SMoore SMoore - 5 months ago 18
Swift Question

Custom operator to simplify If-Let

I would like to simplify the constant need to do

if let firstName = firstName {
self.name = firstName
}


A possible custom, generic operator to do this would be

infix operator ?= {}
func ?= <T>(inout left: T, right: T?) {
if let right = right {
left = right
}
}


to simplify the previous example to

self.name ?= firstName


This creates an issue where if firstName's value is nil, then Swift will wrap the value in an optional.

var name: String? = "Bob"
var firstName: String? = nil

self.name ?= firstName

print(self.name)
/*
prints "nil" since it is wrapping firstName in an optional when
passed in.

E.g. Optional<nil> gets unwrapped to nil in function and assigned
*/


Any possible fix to the custom operator? I attempted to limit the left-hand parameter to not be an optional but that is not possible with generic's type constraints.

Answer

The problem (as you've correctly identified) is that because the left hand side argument is of type T, when you pass an optional into it T will be inferred to be Optional<Whatever>. Because the right hand side argument is T? (and because types can be freely promoted to optionals), it will infer the type to be Optional<Optional<Whatever>>, leading to the confusing double wrapping you're observing.

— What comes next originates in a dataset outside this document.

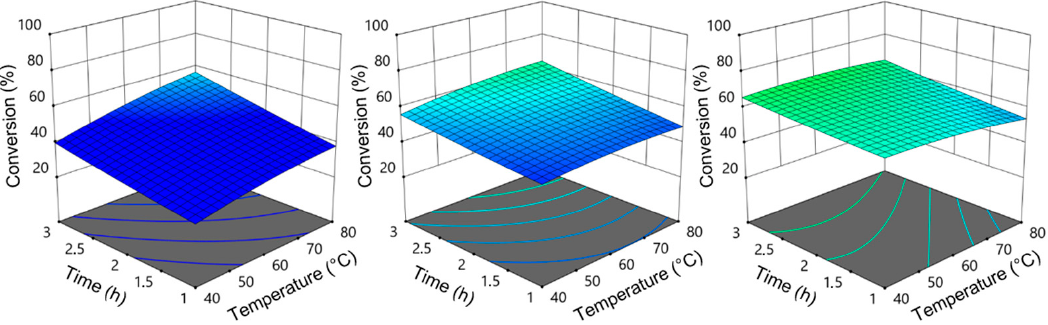
Figure 3. The 3D plots obtained when the molar ratio of the reactants was the lowest (4:1) and the value of the mass fraction of the catalyst was the lowest (1%, ( left )), medium (2%, in the ( middle )) and the highest (3%, ( right )).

The solution is to add an overload to deal with the situation when the left hand side argument is also an optional.

infix operator ?= {}
func ?= <T>(inout left: T, right: T?) {
    if let right = right {
        left = right
    }
}

// overload to deal with an optional left handed side
func ?= <T>(inout left: T?, right: T?) {
    if let right = right {
        left = right
    }
}

(Note that in Swift 3, inout should appear before the parameter type)

Now if you use this operator with an optional as the left handed argument, Swift will use the overloaded version instead of the original version, as it'll always favour the more type-specific signature. This means that the right hand side won't get wrapped in a double optional, as it's now of the exact same type as the left hand side argument.

var name: String? = "Bob"
var firstName: String? = nil

name ?= firstName

print(name) // prints: Optional("Bob")

Note that this is similar to what the ?? does, it has two definitions to deal with one side being optional, one side being non-optional & both sides being optional in order to avoid the generation of double wrapped optionals:

@warn_unused_result
public func ??<T>(optional: T?, @autoclosure defaultValue: () throws -> T) rethrows -> T

@warn_unused_result
public func ??<T>(optional: T?, @autoclosure defaultValue: () throws -> T?) rethrows -> T?